President Mokgweetsi Masisi and the Governor of the Bank of Botswana Moses Pelaelo are perturbed by the trail of destruction that the COVID-19 pandemic is leaving in its wake in a country whose economy is at a crossroads.
But the Governor is hopeful of better days after the storm has passed. President Masisi’s fears were expressed earlier this year when he introduced his Reset Agenda that he said will guide economic transformation following the devastating effects of COVID -19.
Since March 2020, Botswana has struggled financially as revenues declined due to low diamond sales at international markets. The country was compelled to seek a $250 million (P2.9 billion) loan from the World Bank that was approved in the month just past. It is hoped that the loan will go a long way in supporting economic revival after the pandemic.
At the Bank of Botswana (BoB), Governor Moses Pelaelo has said the coronavirus has dented prospects of economic revival but is still optimistic about the potential for developing momentum for sustainable growth and Botswana’s transition to a high income status economy and aspirations of Vision 2036.
“Therefore, while the COVID -19 pandemic may, potentially, have damaged the country’s productive capacity in sectors such as, for example, tourism and related hospitality industries, there is a limited window of opportunity to build economic resilience underpinned by embracing of innovation and technology upgrade; entrenchment of policy and institutional arrangements necessary for durable welfare enhancements and improvements in livelihoods,” Pelaelo told journalists this week.
Speaking at a virtual press conference organised by the central bank to give an economic update, the Governor said the recent surge in cases meant a more adverse impact on the economy and estimates of its growth profile.
Pelaelo noted that the country faces “twin deficits” in trade and its fiscus. Botswana has been experiencing dwindling fiscal buffers because of a near-collapse of commodity prices in 2020, especially on the diamond market, compelling reliance on accumulated government savings and Botswana’s relatively strong external position, to supply the economy with foreign exchange.
Noting this, the Governor nevertheless saw a light at the end of the tunnel. “It is significant that both the internal and external assessments, for example, by the sovereign credit rating agencies (S&P and Moody’s), as well as the recent IMF Article IV Missions, converge: one, on the evaluation and prognosis of the country’s recent economic performance and challenges; and two, on the reforms and innovation needed for structural adjustment, economic transformation and a return to faster rates of economic growth, this time in a more inclusive economy,” Pelaelo said.
To deal with depletion of fiscal buffers, the country has to fast-track domestic resource mobilisation, he added. “The country needs to grow a vibrant middle-class and have more tax-paying citizens … investing more on innovation, empowerment and home ownership,” the Governor said.
“This requires sustained financial sector focus and dedication to the transformation and development agenda involving both the private and development finance institutions in financing infrastructure, the green economy, digital and outward-looking industrialisation.”
According to Pelaelo, development finance institutions should have clearly defined roles.

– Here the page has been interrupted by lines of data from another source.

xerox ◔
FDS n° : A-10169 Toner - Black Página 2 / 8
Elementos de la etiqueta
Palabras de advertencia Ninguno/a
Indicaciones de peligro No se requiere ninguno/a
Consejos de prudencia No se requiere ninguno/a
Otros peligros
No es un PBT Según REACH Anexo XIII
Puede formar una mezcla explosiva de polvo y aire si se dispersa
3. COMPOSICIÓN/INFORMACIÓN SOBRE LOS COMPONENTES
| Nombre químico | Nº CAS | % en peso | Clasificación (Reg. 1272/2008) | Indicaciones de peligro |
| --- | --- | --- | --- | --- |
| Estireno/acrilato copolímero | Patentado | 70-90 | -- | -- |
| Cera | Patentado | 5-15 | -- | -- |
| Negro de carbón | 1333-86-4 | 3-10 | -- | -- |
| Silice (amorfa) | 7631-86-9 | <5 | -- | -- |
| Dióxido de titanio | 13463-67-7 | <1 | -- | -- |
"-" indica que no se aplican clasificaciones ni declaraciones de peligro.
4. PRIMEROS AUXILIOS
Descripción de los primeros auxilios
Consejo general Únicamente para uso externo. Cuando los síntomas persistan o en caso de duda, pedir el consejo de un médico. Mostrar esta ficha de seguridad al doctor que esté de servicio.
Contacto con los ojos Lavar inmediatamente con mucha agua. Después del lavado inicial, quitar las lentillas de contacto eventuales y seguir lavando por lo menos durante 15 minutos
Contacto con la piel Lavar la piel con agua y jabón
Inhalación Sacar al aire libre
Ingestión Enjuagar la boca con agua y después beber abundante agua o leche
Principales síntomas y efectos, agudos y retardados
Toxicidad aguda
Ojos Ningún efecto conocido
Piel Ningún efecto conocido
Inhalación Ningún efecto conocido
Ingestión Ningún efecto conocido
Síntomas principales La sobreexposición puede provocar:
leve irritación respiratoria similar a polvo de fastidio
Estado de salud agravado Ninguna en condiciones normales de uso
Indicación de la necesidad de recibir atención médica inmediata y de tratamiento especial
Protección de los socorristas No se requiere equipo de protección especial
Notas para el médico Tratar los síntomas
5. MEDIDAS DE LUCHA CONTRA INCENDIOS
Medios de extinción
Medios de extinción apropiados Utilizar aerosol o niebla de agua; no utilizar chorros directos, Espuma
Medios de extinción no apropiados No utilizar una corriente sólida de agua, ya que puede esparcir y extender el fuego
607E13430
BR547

DFIs in Botswana include NDB, BDC and CEDA, to name a few. To set the President’s Reset Agenda, the Governor recommends developing domestic capital markets to leverage on existing pension funds.

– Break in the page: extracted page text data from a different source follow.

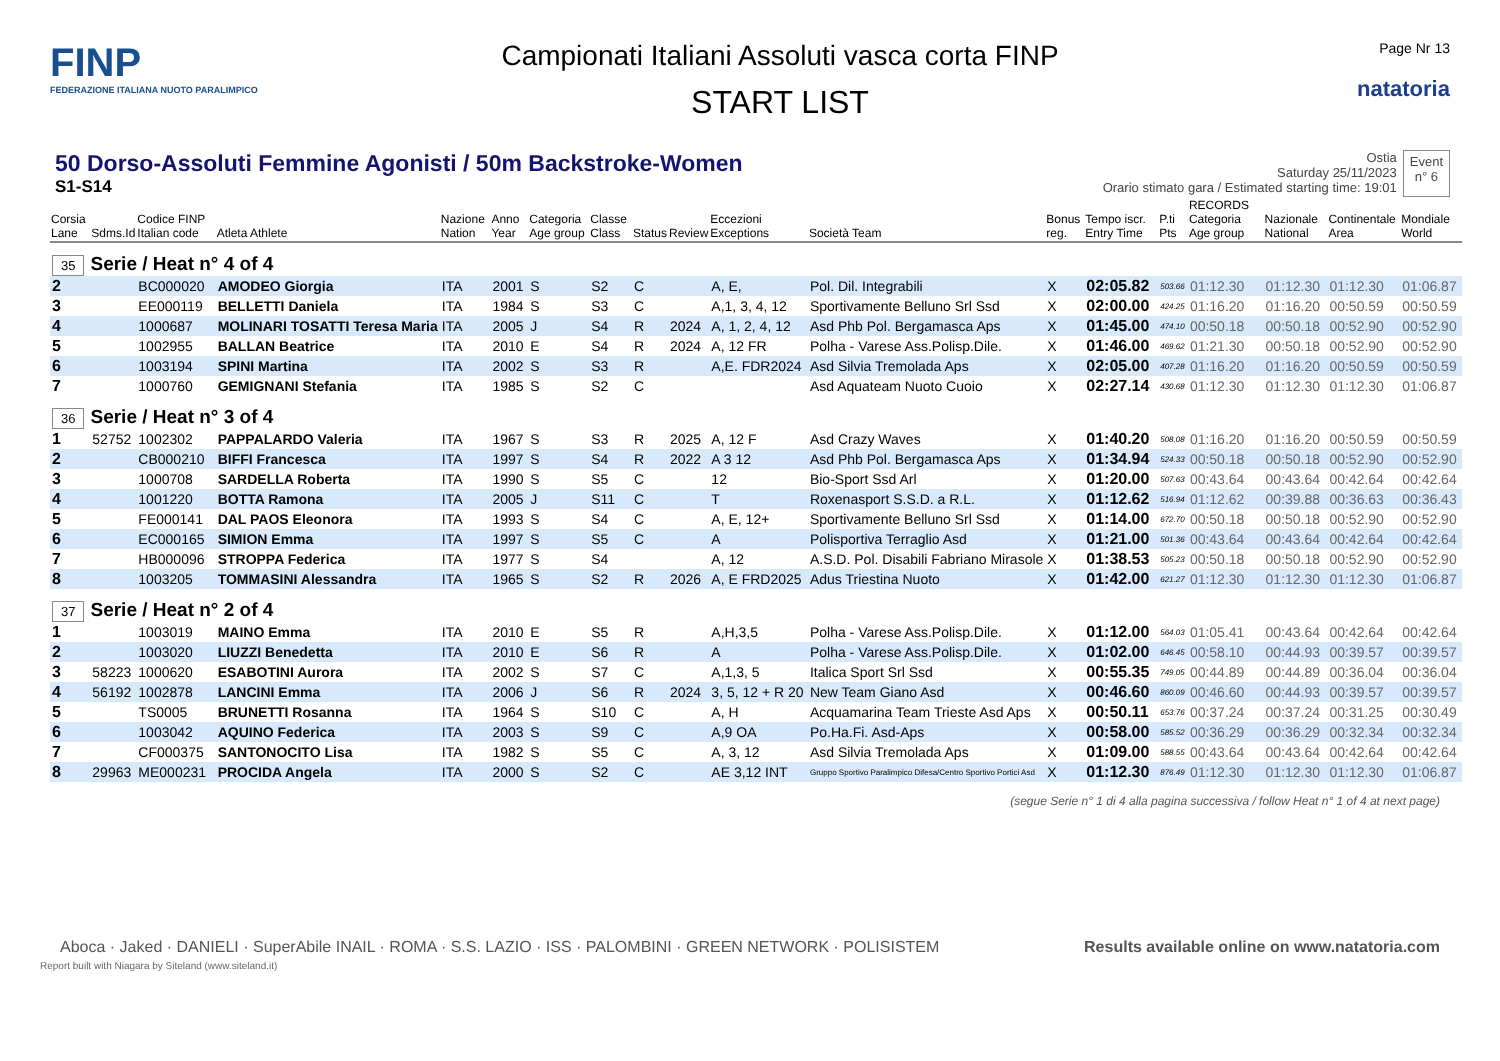FINP
FEDERAZIONE ITALIANA NUOTO PARALIMPICO
Campionati Italiani Assoluti vasca corta FINP
START LIST
Page Nr 13
natatoria
50 Dorso-Assoluti Femmine Agonisti / 50m Backstroke-Women
S1-S14
Ostia
Saturday 25/11/2023
Orario stimato gara / Estimated starting time: 19:01
Event
n° 6
| Corsia Lane | Sdms.Id | Codice FINP Italian code | Atleta Athlete | Nazione Nation | Anno Year | Categoria Age group | Classe Class | Status | Review | Eccezioni Exceptions | Società Team | Bonus reg. | Tempo iscr. Entry Time | P.ti Pts | RECORDS Categoria Age group | Nazionale National | Continentale Area | Mondiale World |
| --- | --- | --- | --- | --- | --- | --- | --- | --- | --- | --- | --- | --- | --- | --- | --- | --- | --- | --- |
| 35 Serie / Heat n° 4 of 4 | | | | | | | | | | | | | | | | | | |
| 2 | | BC000020 | AMODEO Giorgia | ITA | 2001 | S | S2 | C | | A, E, | Pol. Dil. Integrabili | X | 02:05.82 | 503.66 | 01:12.30 | 01:12.30 | 01:12.30 | 01:06.87 |
| 3 | | EE000119 | BELLETTI Daniela | ITA | 1984 | S | S3 | C | | A,1, 3, 4, 12 | Sportivamente Belluno Srl Ssd | X | 02:00.00 | 424.25 | 01:16.20 | 01:16.20 | 00:50.59 | 00:50.59 |
| 4 | | 1000687 | MOLINARI TOSATTI Teresa Maria | ITA | 2005 | J | S4 | R | 2024 | A, 1, 2, 4, 12 | Asd Phb Pol. Bergamasca Aps | X | 01:45.00 | 474.10 | 00:50.18 | 00:50.18 | 00:52.90 | 00:52.90 |
| 5 | | 1002955 | BALLAN Beatrice | ITA | 2010 | E | S4 | R | 2024 | A, 12 FR | Polha - Varese Ass.Polisp.Dile. | X | 01:46.00 | 469.62 | 01:21.30 | 00:50.18 | 00:52.90 | 00:52.90 |
| 6 | | 1003194 | SPINI Martina | ITA | 2002 | S | S3 | R | | A,E. FDR2024 | Asd Silvia Tremolada Aps | X | 02:05.00 | 407.28 | 01:16.20 | 01:16.20 | 00:50.59 | 00:50.59 |
| 7 | | 1000760 | GEMIGNANI Stefania | ITA | 1985 | S | S2 | C | | | Asd Aquateam Nuoto Cuoio | X | 02:27.14 | 430.68 | 01:12.30 | 01:12.30 | 01:12.30 | 01:06.87 |
| 36 Serie / Heat n° 3 of 4 | | | | | | | | | | | | | | | | | | |
| 1 | 52752 | 1002302 | PAPPALARDO Valeria | ITA | 1967 | S | S3 | R | 2025 | A, 12 F | Asd Crazy Waves | X | 01:40.20 | 508.08 | 01:16.20 | 01:16.20 | 00:50.59 | 00:50.59 |
| 2 | | CB000210 | BIFFI Francesca | ITA | 1997 | S | S4 | R | 2022 | A 3 12 | Asd Phb Pol. Bergamasca Aps | X | 01:34.94 | 524.33 | 00:50.18 | 00:50.18 | 00:52.90 | 00:52.90 |
| 3 | | 1000708 | SARDELLA Roberta | ITA | 1990 | S | S5 | C | | 12 | Bio-Sport Ssd Arl | X | 01:20.00 | 507.63 | 00:43.64 | 00:43.64 | 00:42.64 | 00:42.64 |
| 4 | | 1001220 | BOTTA Ramona | ITA | 2005 | J | S11 | C | | T | Roxenasport S.S.D. a R.L. | X | 01:12.62 | 516.94 | 01:12.62 | 00:39.88 | 00:36.63 | 00:36.43 |
| 5 | | FE000141 | DAL PAOS Eleonora | ITA | 1993 | S | S4 | C | | A, E, 12+ | Sportivamente Belluno Srl Ssd | X | 01:14.00 | 672.70 | 00:50.18 | 00:50.18 | 00:52.90 | 00:52.90 |
| 6 | | EC000165 | SIMION Emma | ITA | 1997 | S | S5 | C | | A | Polisportiva Terraglio Asd | X | 01:21.00 | 501.36 | 00:43.64 | 00:43.64 | 00:42.64 | 00:42.64 |
| 7 | | HB000096 | STROPPA Federica | ITA | 1977 | S | S4 | | | A, 12 | A.S.D. Pol. Disabili Fabriano Mirasole | X | 01:38.53 | 505.23 | 00:50.18 | 00:50.18 | 00:52.90 | 00:52.90 |
| 8 | | 1003205 | TOMMASINI Alessandra | ITA | 1965 | S | S2 | R | 2026 | A, E FRD2025 | Adus Triestina Nuoto | X | 01:42.00 | 621.27 | 01:12.30 | 01:12.30 | 01:12.30 | 01:06.87 |
| 37 Serie / Heat n° 2 of 4 | | | | | | | | | | | | | | | | | | |
| 1 | | 1003019 | MAINO Emma | ITA | 2010 | E | S5 | R | | A,H,3,5 | Polha - Varese Ass.Polisp.Dile. | X | 01:12.00 | 564.03 | 01:05.41 | 00:43.64 | 00:42.64 | 00:42.64 |
| 2 | | 1003020 | LIUZZI Benedetta | ITA | 2010 | E | S6 | R | | A | Polha - Varese Ass.Polisp.Dile. | X | 01:02.00 | 646.45 | 00:58.10 | 00:44.93 | 00:39.57 | 00:39.57 |
| 3 | 58223 | 1000620 | ESABOTINI Aurora | ITA | 2002 | S | S7 | C | | A,1,3, 5 | Italica Sport Srl Ssd | X | 00:55.35 | 749.05 | 00:44.89 | 00:44.89 | 00:36.04 | 00:36.04 |
| 4 | 56192 | 1002878 | LANCINI Emma | ITA | 2006 | J | S6 | R | 2024 | 3, 5, 12 + R 20 | New Team Giano Asd | X | 00:46.60 | 860.09 | 00:46.60 | 00:44.93 | 00:39.57 | 00:39.57 |
| 5 | | TS0005 | BRUNETTI Rosanna | ITA | 1964 | S | S10 | C | | A, H | Acquamarina Team Trieste Asd Aps | X | 00:50.11 | 653.76 | 00:37.24 | 00:37.24 | 00:31.25 | 00:30.49 |
| 6 | | 1003042 | AQUINO Federica | ITA | 2003 | S | S9 | C | | A,9 OA | Po.Ha.Fi. Asd-Aps | X | 00:58.00 | 585.52 | 00:36.29 | 00:36.29 | 00:32.34 | 00:32.34 |
| 7 | | CF000375 | SANTONOCITO Lisa | ITA | 1982 | S | S5 | C | | A, 3, 12 | Asd Silvia Tremolada Aps | X | 01:09.00 | 588.55 | 00:43.64 | 00:43.64 | 00:42.64 | 00:42.64 |
| 8 | 29963 | ME000231 | PROCIDA Angela | ITA | 2000 | S | S2 | C | | AE 3,12 INT | Gruppo Sportivo Paralimpico Difesa/Centro Sportivo Portici Asd | X | 01:12.30 | 876.49 | 01:12.30 | 01:12.30 | 01:12.30 | 01:06.87 |
(segue Serie n° 1 di 4 alla pagina successiva / follow Heat n° 1 of 4 at next page)
Aboca · Jaked · DANIELI · SuperAbile INAIL · ROMA · S.S. LAZIO · ISS · PALOMBINI · GREEN NETWORK · POLISISTEM Results available online on www.natatoria.com
Report built with Niagara by Siteland (www.siteland.it)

“Furthermore, a sustained focus on the development of the domestic capital market, underpinned by the right governance architecture and macroeconomic stability, is critical to internally orientate and tap into resources accumulated by pension funds, annuity providers and other institutional funds, the bulk of which are currently invested offshore in search of yield,” he said.
He noted that at February 2021, pension funds assets amounted to P106.1 billion, of which P68.3 billion or 64.4 percent of the total, were invested offshore. Pelaelo added that that the President’s Reset Agenda should prioritise digital service provision while building fiscal and internal buffers.
To attain the goals of Vision 2036, Pelaelo said the country has to tap into ICT as a sector that can influence economic activity.